I realise that opposition politicians have to say all things to all persons and jump on any bandgwagon that’s going on, but I must say that I found an interview with Nick Herbert, the shadow Defra secretary, in Farmers Weekly a bit disappointing. It remains to be seen whether the MP for Arundel and South Downs will be Defra secretary in David Cameron’s Conservative government, or even whether Defra will remain in his present form. However, if his thinking is typical of that in the shadow cabinet on agriculture and food matters, it’s a bit worrying. It looks as if we could be lurching back towards productionism.
Perhaps that is not entirely surprising as there has always been quite a close informal relationship between large-scale farmers and the Conservative Party. Unlike smaller farmers (who often vote for the Lib Dems or the Nationalists or even Labour), they are overwhelmingly Conservative voters. Many of them hold office in local Conservative associations.
Herbert thus goes for a badger cull, even though the scientific evidence is contradictory and culling can actually spread Bovine TB by disturbing social groups of badgers. It is also unlikely to win the Conservatives friends among the well-organised badger lobby. I would not rule out culling in any circumstances, and it will be interesting to see whether the proposed policy experiment in Wales goes ahead and, if it does, what its effects are. Herbert is chair of the all-party group on badger TB and one would have hoped that he could have been a bit more cautious before trying to score a few partisan points over Hilary Benn, whatever the latter’s shortcomings.

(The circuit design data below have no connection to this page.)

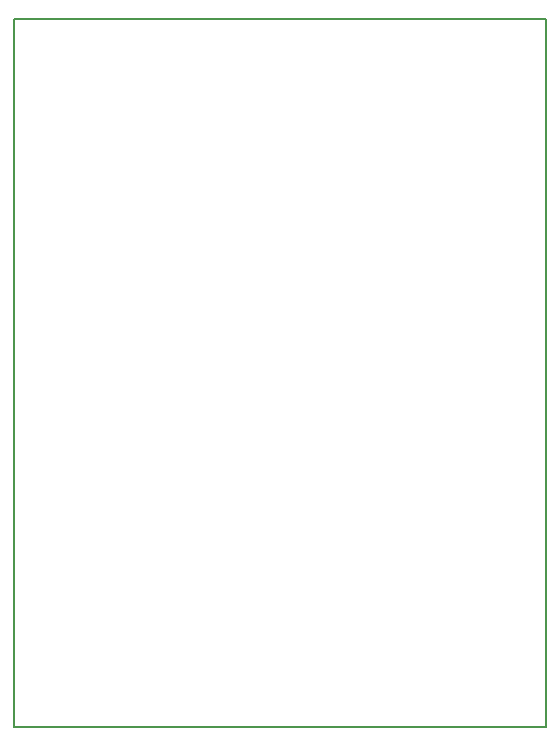
<source format=gko>
G04 DipTrace 2.4.0.2*
%INanalog-bnc_v10_BoardOutline.GKO*%
%MOIN*%
%ADD11C,0.0055*%
%FSLAX44Y44*%
G04*
G70*
G90*
G75*
G01*
%LNBoardOutline*%
%LPD*%
X3937Y27559D2*
D11*
X21654D1*
Y3937D1*
X3937D1*
Y27559D1*
M02*

</source>
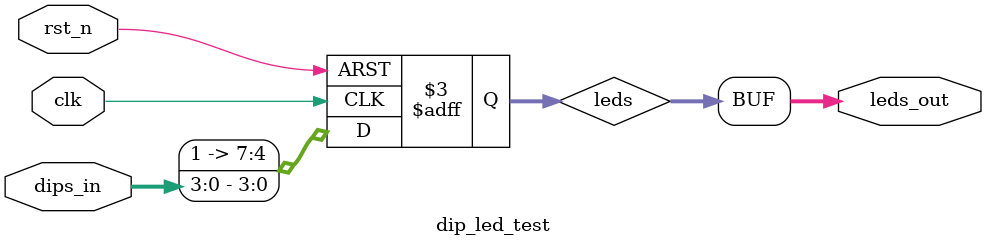
<source format=v>
module dip_led_test(
    clk,
    rst_n,
    dips_in,
    leds_out
    );
    
    input clk;
    input rst_n;
    input [3:0]dips_in;
    output [7:0]leds_out;
    
    /******************************/
    
    reg [7:0]leds;
    
    always @(posedge clk or negedge rst_n) begin
        if (!rst_n)
            leds <= 8'b0111_1111;
        else
            leds <= {4'b1111, dips_in};
    end
    
    assign leds_out = leds;

endmodule


</source>
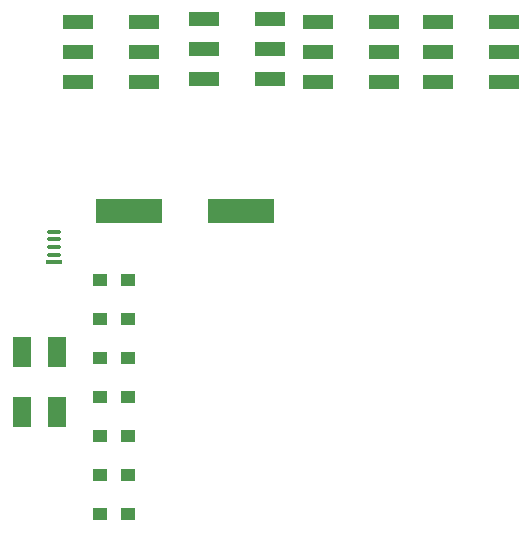
<source format=gtp>
G04 Layer_Color=8421504*
%FSLAX24Y24*%
%MOIN*%
G70*
G01*
G75*
%ADD10R,0.0512X0.0413*%
%ADD11R,0.2200X0.0830*%
%ADD12R,0.0591X0.1024*%
%ADD13R,0.1000X0.0470*%
%ADD14O,0.0532X0.0120*%
%ADD15R,0.0532X0.0120*%
D10*
X3537Y4500D02*
D03*
X4463D02*
D03*
Y5800D02*
D03*
X3537D02*
D03*
Y3200D02*
D03*
X4463D02*
D03*
X3537Y1900D02*
D03*
X4463D02*
D03*
X3537Y600D02*
D03*
X4463D02*
D03*
Y7100D02*
D03*
X3537D02*
D03*
X4463Y8400D02*
D03*
X3537D02*
D03*
D11*
X4500Y10700D02*
D03*
X8240D02*
D03*
D12*
X909Y4000D02*
D03*
X2091D02*
D03*
X909Y6000D02*
D03*
X2091D02*
D03*
D13*
X17000Y17000D02*
D03*
Y16000D02*
D03*
Y15000D02*
D03*
X14800Y17000D02*
D03*
Y16000D02*
D03*
Y15000D02*
D03*
X13000Y17000D02*
D03*
Y16000D02*
D03*
Y15000D02*
D03*
X10800Y17000D02*
D03*
Y16000D02*
D03*
Y15000D02*
D03*
X9200Y17100D02*
D03*
Y16100D02*
D03*
Y15100D02*
D03*
X7000Y17100D02*
D03*
Y16100D02*
D03*
Y15100D02*
D03*
X5000Y17000D02*
D03*
Y16000D02*
D03*
Y15000D02*
D03*
X2800Y17000D02*
D03*
Y16000D02*
D03*
Y15000D02*
D03*
D14*
X2000Y10012D02*
D03*
Y9756D02*
D03*
Y9500D02*
D03*
Y9244D02*
D03*
D15*
Y8988D02*
D03*
M02*

</source>
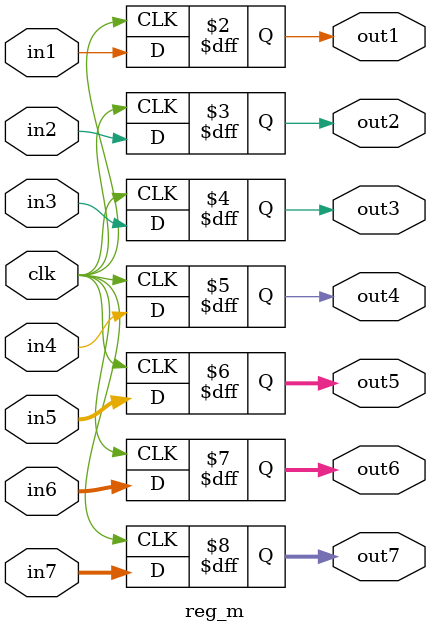
<source format=v>
/*
module to act as our clk for the mem stage

inputs:
  - clk: our clock
  - in1: syscall
  - in2: reg write
  - in3: mem to reg
  - in4: memwrite
  - in5: aluout [31:0]
  - in6: writeDataE [31:0]
  - in7: writeRegE [4:0]

output:
- out1: syscall
- out2: reg write
- out3: mem to reg
- out4: memWrite
- out5: aluout [31:0]
- out6: writeDataE [31:0]
- out7: writeRegE [4:0]
*/

module reg_m(input wire clk,
  input wire in1,
  input wire in2,
  input wire in3,
  input wire in4,
  input wire [31:0] in5,
  input wire [31:0] in6,
  input wire [4:0] in7,
  output reg out1,
  output reg out2,
  output reg out3,
  output reg out4,
  output reg [31:0] out5,
  output reg [31:0] out6,
  output reg [4:0] out7);

  always @(posedge clk) begin
    out1 <= in1;
    out2 <= in2;
    out3 <= in3;
    out4 <= in4;
    out5 <= in5;
    out6 <= in6;
    out7 <= in7;
  end


endmodule

</source>
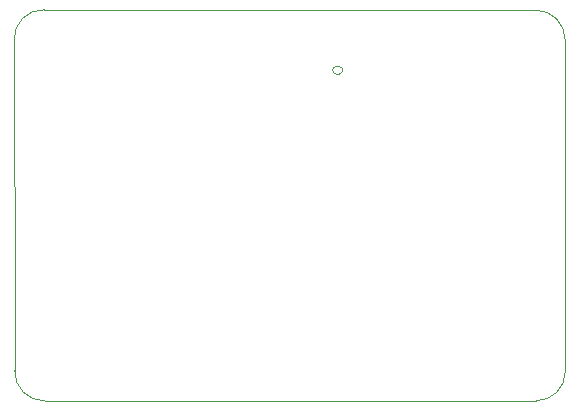
<source format=gm1>
%TF.GenerationSoftware,KiCad,Pcbnew,7.0.5*%
%TF.CreationDate,2023-07-24T14:08:39-04:00*%
%TF.ProjectId,GPSPCB,47505350-4342-42e6-9b69-6361645f7063,00*%
%TF.SameCoordinates,Original*%
%TF.FileFunction,Profile,NP*%
%FSLAX46Y46*%
G04 Gerber Fmt 4.6, Leading zero omitted, Abs format (unit mm)*
G04 Created by KiCad (PCBNEW 7.0.5) date 2023-07-24 14:08:39*
%MOMM*%
%LPD*%
G01*
G04 APERTURE LIST*
%TA.AperFunction,Profile*%
%ADD10C,0.050000*%
%TD*%
%TA.AperFunction,Profile*%
%ADD11C,0.010000*%
%TD*%
G04 APERTURE END LIST*
D10*
X80568120Y-50218123D02*
G75*
G03*
X78018123Y-52768120I-68120J-2481877D01*
G01*
X122200000Y-83340000D02*
G75*
G03*
X124690000Y-80850000I0J2490000D01*
G01*
X80568120Y-50218121D02*
X122125000Y-50250000D01*
X78068121Y-80781880D02*
G75*
G03*
X80618120Y-83331879I2499979J-50020D01*
G01*
X78068121Y-77318120D02*
X78018121Y-52768120D01*
X78068121Y-77318120D02*
X78068121Y-80781880D01*
X124690000Y-80850000D02*
X124674999Y-52799999D01*
X124674999Y-52799999D02*
G75*
G03*
X122125000Y-50250001I-2499999J49999D01*
G01*
X122200000Y-83340000D02*
X80618120Y-83331879D01*
D11*
%TO.C,J1*%
X105295000Y-55025000D02*
X105545000Y-55025000D01*
X105545000Y-55655000D02*
X105295000Y-55655000D01*
X105295000Y-55025000D02*
G75*
G03*
X104980000Y-55340000I0J-315000D01*
G01*
X104980000Y-55340000D02*
G75*
G03*
X105295000Y-55655000I315000J0D01*
G01*
X105860000Y-55340000D02*
G75*
G03*
X105545000Y-55025000I-315000J0D01*
G01*
X105545000Y-55655000D02*
G75*
G03*
X105860000Y-55340000I0J315000D01*
G01*
%TD*%
M02*

</source>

What really concerns me is the following set of statements:
‘We need to re-address the balance of food production. Total self-sufficiency isn’t the right objective, but we do need increased production on the foods we can grow and rear domestically. We are a trading nation with important export markets and, while I’m not a protectionist, it’s madness to import food we could be producing … We should be maximising food production in a sustainable manner.’
Let’s try and deconstruct these statements:
1. Addressing the balance of food production. This is part of the current fashion for re-balancing the economy, but I am far from sure that governments should set targets for the share of the economy undertaken by particular sectors.
2. Autarchy is impossible (good), but we should maximise domestic production. How? At a cost to the taxpayer or to the environment?
3. It’s madness to import food we could be producing. Supposing that food is cheaper and of an equivalent quality or offers a better price/quality mix. The only way to keep that food out of the UK market is through protectionism which is what the CAP does at the moment.
4. How does one maximise food production in a sustainable manner? Of course, there are policies like Integrated Pest Management that need to be pursued, but there is something of a contradiction in this statement.
On the CAP, Herbert says,
‘I would rather make decisions here. There’s too much nonsense coming out of Europe and we need to minimise here.’
Of course, the Conservatives are Eurosceptic, but I have never heard them advocating withdrawal from the CAP (unlike the CFP).
To be fair, there is a possibility of greater co-responsibility in the post-2013 CAP. Member states might be able to vary the level of subsidy provided. The problem with that approach is that it undermines the internal market which is one of the major achievements of the EU. Herbert’s own answer is to have greater scrutiny of regulations in the Commons. There’s nothing wrong in that, but I don’t think it’s the answer.
More thinking needs to be done between now and the election.